Monique has a Master's degree in Community and Regional Planning from the University of Oregon and a Master's degree in Political Science from California State University, Long Beach. She earned her B.A. in History and Political Science with a minor in Religion from Vanguard University.
Maribel Mckinze Is a Union Organizer at United Food and Commercial Workers (UFCW) Local 135. UFCW Local 135 is one of the largest unions in San Diego representing workers in retail food, meat, drug stores, packinghouses, food processing plants, pharmacies, laboratories and casinos. Maribel is responsible for improving the lives of the workers by informing workers of their rights and organizing them to achieve a collective bargaining agreement with their employer.

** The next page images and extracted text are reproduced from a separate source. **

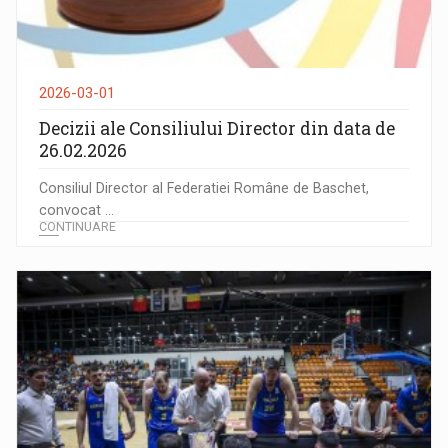
2026-03-01
Decizii ale Consiliului Director din data de
26.02.2026
Consiliul Director al Federatiei Române de Baschet,
convocat ...
CONTINUARE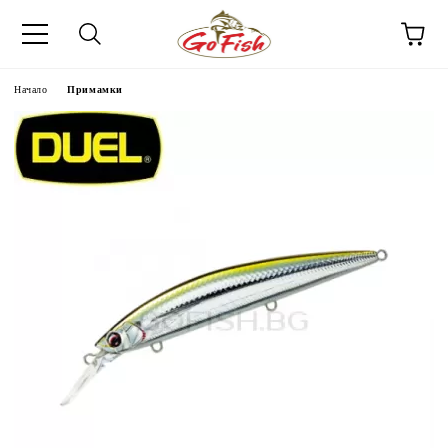
Начало
Примамки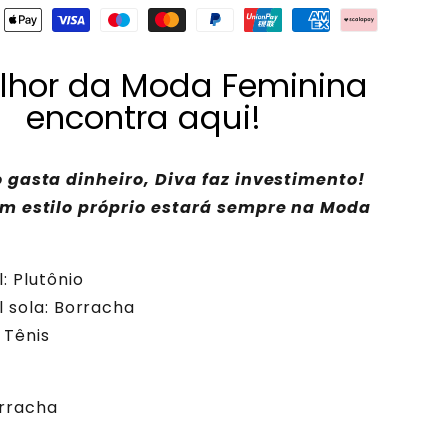
lhor da Moda Feminina
encontra aqui!
 gasta dinheiro, Diva faz investimento!
 estilo próprio estará sempre na Moda
: Plutônio
l sola: Borracha
 Tênis
orracha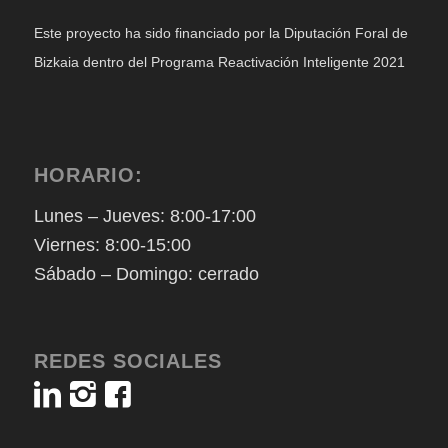
Este proyecto ha sido financiado por la Diputación Foral de
Bizkaia dentro del Programa Reactivación Inteligente 2021
HORARIO:
Lunes – Jueves: 8:00-17:00
Viernes: 8:00-15:00
Sábado – Domingo: cerrado
REDES SOCIALES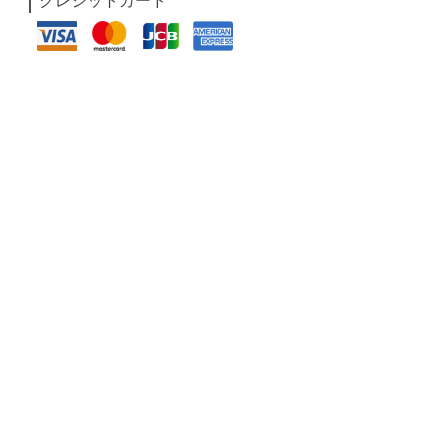
クレジットカード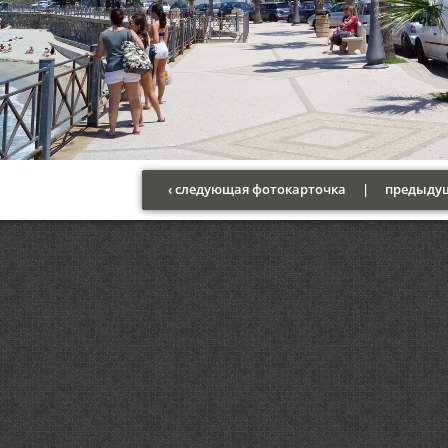
‹ следующая фотокарточка
|
предыдущ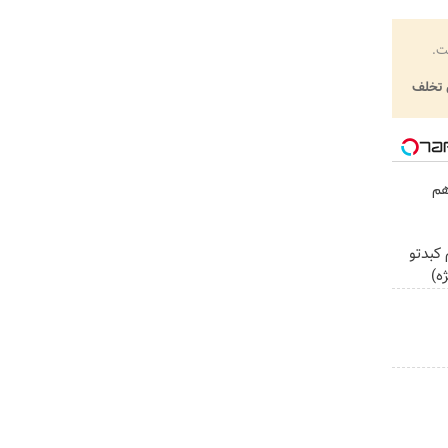
ت.
تخلف
هم
کبدتو
ه)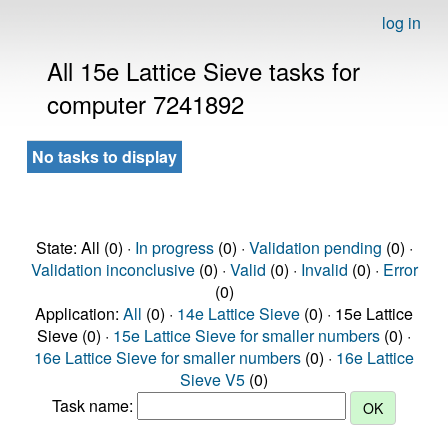
log in
All 15e Lattice Sieve tasks for
computer 7241892
No tasks to display
State: All (0) ·
In progress
(0) ·
Validation pending
(0) ·
Validation inconclusive
(0) ·
Valid
(0) ·
Invalid
(0) ·
Error
(0)
Application:
All
(0) ·
14e Lattice Sieve
(0) · 15e Lattice
Sieve (0) ·
15e Lattice Sieve for smaller numbers
(0) ·
16e Lattice Sieve for smaller numbers
(0) ·
16e Lattice
Sieve V5
(0)
Task name: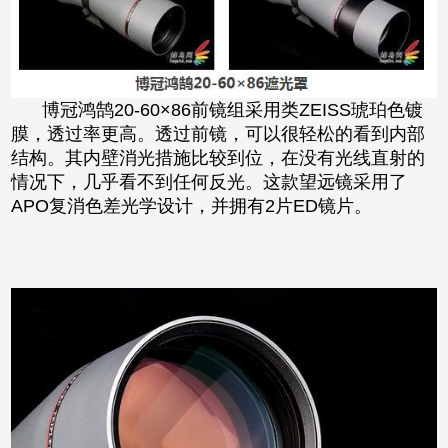
博冠鸿鹄20-60×86前镜组采用类ZEISS琥珀色镀
膜，透过率更高。透过前镜，可以很轻松的看到内部
结构。其内壁消光措施比较到位，在没有光线直射的
情况下，几乎看不到任何反光。这款望远镜采用了
APO复消色差光学设计，并拥有2片ED镜片。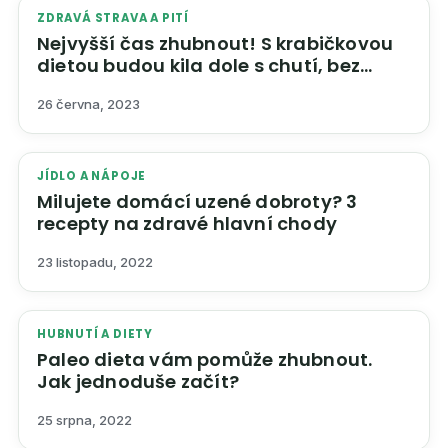
ZDRAVÁ STRAVA A PITÍ
Nejvyšší čas zhubnout! S krabičkovou
dietou budou kila dole s chutí, bez
dřiny a natrvalo
26 června, 2023
JÍDLO A NÁPOJE
Milujete domácí uzené dobroty? 3
recepty na zdravé hlavní chody
23 listopadu, 2022
HUBNUTÍ A DIETY
Paleo dieta vám pomůže zhubnout.
Jak jednoduše začít?
25 srpna, 2022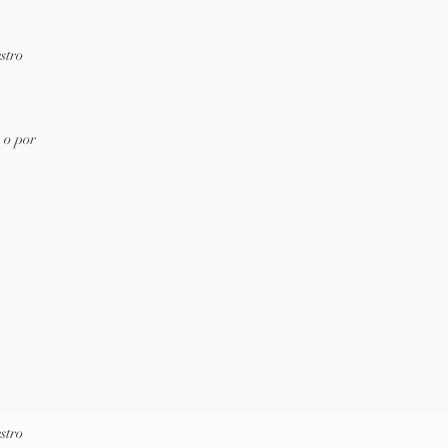
stro
 o por
stro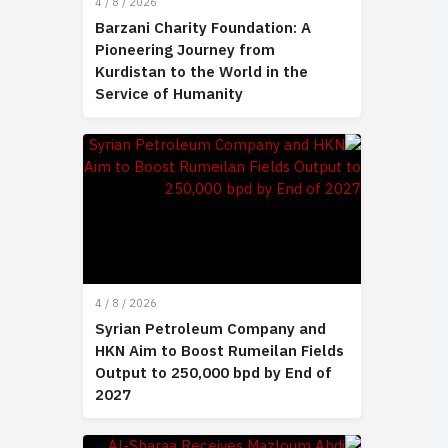
4 / 8 / 2026
Barzani Charity Foundation: A
Pioneering Journey from
Kurdistan to the World in the
Service of Humanity
4 / 8 / 2026
Syrian Petroleum Company and
HKN Aim to Boost Rumeilan Fields
Output to 250,000 bpd by End of
2027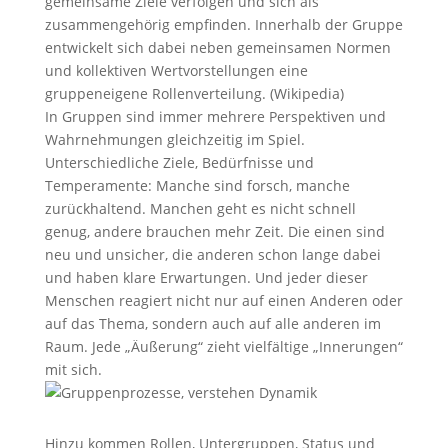
gemeinsame Ziele verfolgen und sich als
zusammengehörig empfinden. Innerhalb der Gruppe
entwickelt sich dabei neben gemeinsamen Normen
und kollektiven Wertvorstellungen eine
gruppeneigene Rollenverteilung. (Wikipedia)
In Gruppen sind immer mehrere Perspektiven und
Wahrnehmungen gleichzeitig im Spiel.
Unterschiedliche Ziele, Bedürfnisse und
Temperamente: Manche sind forsch, manche
zurückhaltend. Manchen geht es nicht schnell
genug, andere brauchen mehr Zeit. Die einen sind
neu und unsicher, die anderen schon lange dabei
und haben klare Erwartungen. Und jeder dieser
Menschen reagiert nicht nur auf einen Anderen oder
auf das Thema, sondern auch auf alle anderen im
Raum. Jede „Äußerung“ zieht vielfältige „Innerungen“
mit sich.
Hinzu kommen Rollen, Untergruppen, Status und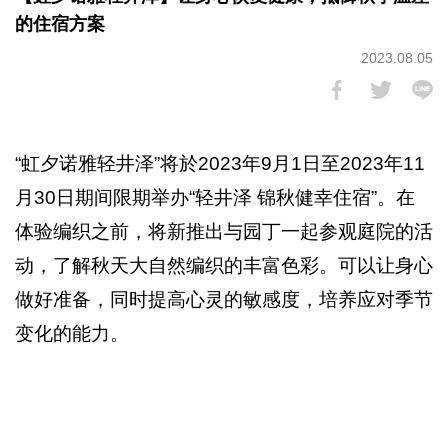
的住宿方案
2023.08.05
“虹夕诺雅轻井泽”将於2023年9月1日至2023年11
月30日期间限期举办“轻井泽 锦秋健幸住宿”。在
体验编织之前，将新推出与园丁一起参观庭院的活
动，了解秋天大自然编织的丰富色彩。可以让身心
做好准备，同时提高心灵的敏感度，培养应对季节
变化的能力。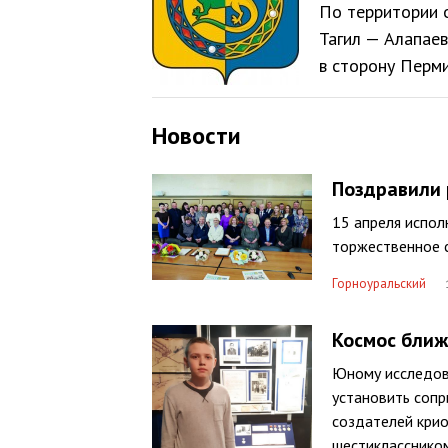
По территории 
Тагил — Алапаев
в сторону Перми
Новости
Поздравили
15 апреля испол
торжественное 
Горноуральский
Космос ближ
Юному исследов
установить сопр
создателей крио
шестиклассником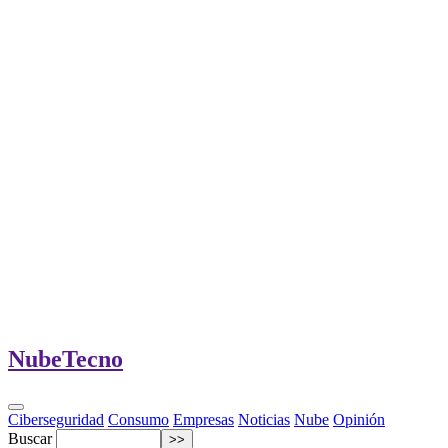
Nube
Tecno
Ciberseguridad
Consumo
Empresas
Noticias
Nube
Opinión
Buscar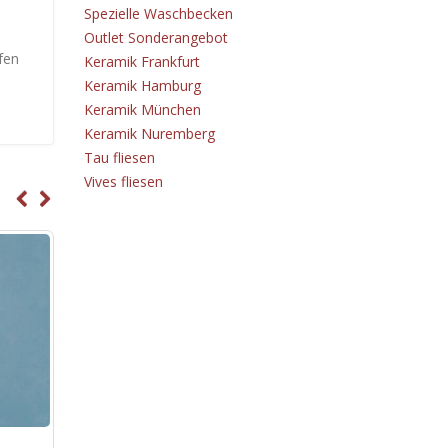
Spezielle Waschbecken
Outlet Sonderangebot
fen
Keramik Frankfurt
Keramik Hamburg
Keramik München
Keramik Nuremberg
Tau fliesen
Vives fliesen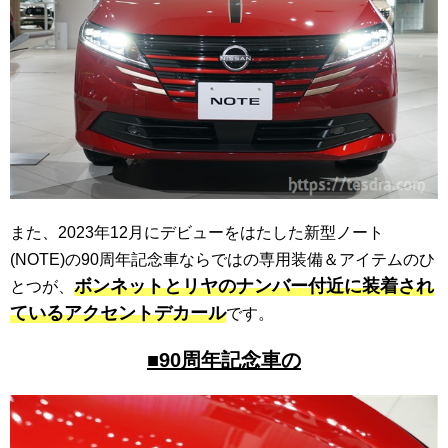
また、2023年12月にデビューをはたした新型ノート
(NOTE)の90周年記念車ならではの専用装備＆アイテムのひ
ボンネットとリヤのナンバー付近に装着され
とつが、
ているアクセントデカール
です。
■90周年記念車の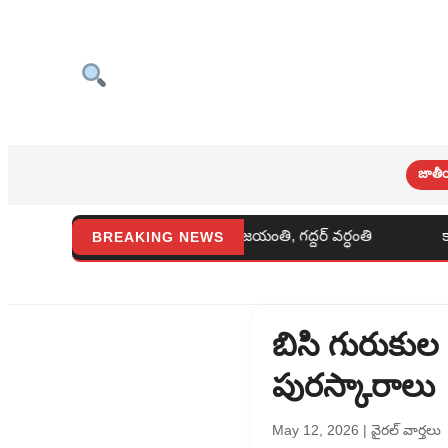
జాతీ
శంకర్ జయంతి, గద్దర్ వర్ధంతి
కాంగ్రెస్ పార్టీ కార్యాలయంలో 
BREAKING NEWS
బిసి గురుకుల ప
పురస్కారాలు
May 12, 2026
|
వైరల్ వార్తలు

Maribel grew up in southeast San Diego and is first generation. In high school she was active in Navy Junior Reserve Officers Training Corps (NJROTC), president of her Movimento Estudiantil Chicano de Aztlan (MECHA) club, and a member of Advancement Via Individual Determination Program (AVID). It was during that time she grew a profound love for education, democracy and advocating for an inclusive democracy despite race, gender, citizenship status, religion, class, and sexual orientation.
Maribel later went to community college to further her goal to become an educator while working as a courtesy clerk at Albertsons. During her time of study and working full time, she quickly became one of the few leaders during the historic 2003-2004 Southern California Grocery strike. Maribel played a pivotal role by overseeing over 100 of her fellow coworkers and pressuring a multibillion dollar corporation to not strip her and her coworkers of their healthcare, retirement and job security. From this strike she gained a further passion for workers’ rights and became determined to always empower those seeking to achieve social economic justice in their workplace.
Maribel will always be on the frontlines by either picketing or canvassing for candidates that are labor friendly, she has been recognized as a young change maker by the Interfaith Center for Worker Justice (ICWJ), UFCW International Walmart Associate Outreach program, San Diego and Imperial Counties Labor Council and UFCW International Organizing training.